- Fitur Vehicle to Load (V2L) memungkinkan mobil listrik dan PHEV berfungsi sebagai power bank raksasa untuk perangkat elektronik lain.
- Chery Tiggo 9 CSH memiliki fitur V2L dengan output hingga 6,6 kW serta sistem pengaturan batas konsumsi daya.
- Mesin bensin pada mobil PHEV memastikan kendaraan tetap dapat beroperasi meskipun daya baterai digunakan untuk keperluan V2L.
Suara.com - Fitur Vehicle to Load atau V2L sudah menjadi standar pada mobil-mobil listrik (BEV) dan plug in hybrid EV (PHEV) yang dipasarkan di Indonesia. Meski demikian pada mobil PHEV fitur ini bisa digunakan dengan maksimal tanpa membuat pemilik kendaraan khawatir mobil mereka tak bisa beroperasi karena kehabisan daya.
V2L sendiri adalah fitur yang memungkinkan mobil berubah menjadi power bank raksasa.
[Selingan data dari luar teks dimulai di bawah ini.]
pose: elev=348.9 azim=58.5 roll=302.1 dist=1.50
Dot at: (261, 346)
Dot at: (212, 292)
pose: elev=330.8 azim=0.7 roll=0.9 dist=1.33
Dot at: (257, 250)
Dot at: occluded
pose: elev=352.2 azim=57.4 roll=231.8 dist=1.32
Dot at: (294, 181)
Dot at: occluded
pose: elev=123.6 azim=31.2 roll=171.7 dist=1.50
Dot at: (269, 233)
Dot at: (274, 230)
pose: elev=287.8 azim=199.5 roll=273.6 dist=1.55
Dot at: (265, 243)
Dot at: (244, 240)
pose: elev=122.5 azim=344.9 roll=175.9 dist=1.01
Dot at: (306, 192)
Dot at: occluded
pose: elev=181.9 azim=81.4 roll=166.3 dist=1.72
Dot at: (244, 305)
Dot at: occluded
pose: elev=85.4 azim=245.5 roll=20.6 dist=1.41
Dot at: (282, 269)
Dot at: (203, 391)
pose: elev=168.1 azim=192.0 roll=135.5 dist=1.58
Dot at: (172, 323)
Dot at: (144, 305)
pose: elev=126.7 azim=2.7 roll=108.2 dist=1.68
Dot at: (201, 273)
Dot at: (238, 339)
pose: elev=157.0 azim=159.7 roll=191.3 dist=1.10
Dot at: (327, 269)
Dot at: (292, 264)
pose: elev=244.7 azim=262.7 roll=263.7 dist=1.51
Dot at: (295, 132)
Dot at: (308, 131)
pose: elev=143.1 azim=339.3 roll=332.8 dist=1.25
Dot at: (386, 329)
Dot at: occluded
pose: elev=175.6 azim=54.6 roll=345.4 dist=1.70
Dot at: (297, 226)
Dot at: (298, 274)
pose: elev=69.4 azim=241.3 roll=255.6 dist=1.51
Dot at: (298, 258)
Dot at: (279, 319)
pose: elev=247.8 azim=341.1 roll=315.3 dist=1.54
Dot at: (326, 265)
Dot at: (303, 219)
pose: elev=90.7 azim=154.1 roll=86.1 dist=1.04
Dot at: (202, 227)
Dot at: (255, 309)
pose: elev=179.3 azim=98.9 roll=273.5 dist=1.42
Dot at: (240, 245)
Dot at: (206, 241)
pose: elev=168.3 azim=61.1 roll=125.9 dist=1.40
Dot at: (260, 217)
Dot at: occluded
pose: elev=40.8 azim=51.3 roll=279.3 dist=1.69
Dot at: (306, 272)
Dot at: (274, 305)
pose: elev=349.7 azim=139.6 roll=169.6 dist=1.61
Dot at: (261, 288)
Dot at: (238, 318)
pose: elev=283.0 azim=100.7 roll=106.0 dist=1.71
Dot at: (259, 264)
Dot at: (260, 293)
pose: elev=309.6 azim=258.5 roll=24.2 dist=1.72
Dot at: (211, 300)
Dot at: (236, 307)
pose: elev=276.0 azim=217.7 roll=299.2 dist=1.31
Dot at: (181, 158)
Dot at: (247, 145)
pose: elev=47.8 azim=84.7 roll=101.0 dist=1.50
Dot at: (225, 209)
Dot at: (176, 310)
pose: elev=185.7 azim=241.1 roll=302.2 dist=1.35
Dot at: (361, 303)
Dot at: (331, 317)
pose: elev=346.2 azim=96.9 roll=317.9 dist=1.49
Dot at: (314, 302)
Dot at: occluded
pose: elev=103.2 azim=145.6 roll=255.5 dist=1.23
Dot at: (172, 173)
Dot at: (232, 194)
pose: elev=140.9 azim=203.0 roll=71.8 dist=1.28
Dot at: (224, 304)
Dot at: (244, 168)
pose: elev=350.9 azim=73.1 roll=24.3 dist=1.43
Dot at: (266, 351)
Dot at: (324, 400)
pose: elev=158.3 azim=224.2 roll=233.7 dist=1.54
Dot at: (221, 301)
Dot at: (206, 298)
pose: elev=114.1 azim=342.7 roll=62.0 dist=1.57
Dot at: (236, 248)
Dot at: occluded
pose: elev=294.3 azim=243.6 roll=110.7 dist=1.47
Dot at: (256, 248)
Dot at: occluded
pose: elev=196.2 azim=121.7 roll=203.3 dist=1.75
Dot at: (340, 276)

Ia bisa menjadi sumber listrik bagi perangkat elektronik seperti lampu, tv, penanak nasi, kulkas hingga digunakan untuk mengecas mobil listrik lainnya.
Salah satu mobil PHEV yang dibekali fitur ini di Tanah Air adalah Chery Tiggo 9 CSH, yang diluncurkan di Indonesia setahun lalu.
![Fitur V2L pada Chery Tiggo 9 CSH digunakan untuk menyalakan perangkat elektronik seperti televisi dan lampu saat camping. [Suara.com/Liberty Jemadu]](https://media.suara.com/pictures/653x366/2026/07/20/31975-chery-tiggo-9-csh.jpg)
Keunggulan pertama fitur V2L pada mobil PHEV adalah saat digunakan pemilik tak perlu khawatir mobil akan kehabisan energi. Alasannya, karena mobil ini juga dibekali dengan mesin bensin.
Artinya meskipun banyak listrik yang digunakan untuk mengoperasikan alat elektronik lain, mobil tetap bisa dihidupkan dan berjalan memanfaatkan mesin tenaga bensin.
Misalnya dalam skenario camping. V2L digunakan untuk menyalakan lampu, kompor listrik hingga pemutar musik serta televisi. Saat daya baterainya menipis, mobil tetap bisa berjalan dengan mesin bensin.
Lagi pula, mesin bensin turbo berkapasitas 1,5 liter pada Chery Tiggo 9 CSH juga bisa diaktifkan untuk berfungsi sebagai generator untuk mengisi ulang baterai yang berkapasitas 34,46 kWh.
Keunggulan kedua, pada mobil PHEV seperti Chery Tiggo 9 CSH, output V2L bisa mencapai 6,6 kW atau 6.600 Watt yang lebih dari cukup untuk menyalakan beberapa perangkat elektronik sekaligus.
Tentu saja penggunaan besar-besaran ini harus dibatasi. Nah, ini bisa dilakukan dengan mudah yakni lewat menu V2L di head unit. Pada Chery , tersedia tujuh opsi batas penggunaan daya yang dapat disesuaikan dengan kebutuhan, mulai dari 20% hingga 80%.
Setelah daya terpakai sesuai dengan batas yang dipilih, sistem V2L akan menghentikan proses pengisian secara otomatis.
Penting dicatat, fitur V2L hanya dapat dioperasikan ketika kendaraan dalam kondisi berhenti atau parkir. Selain itu, ada syarat lain yakni kondisi baterai berada di atas 80 persen. Fitur ini - seperti pada Chery Tiggo 9 CSH - biasanya menyediakan soket AC atau adaptor khusus, sehingga bisa langsung dihubungkan ke perangkat elektronik.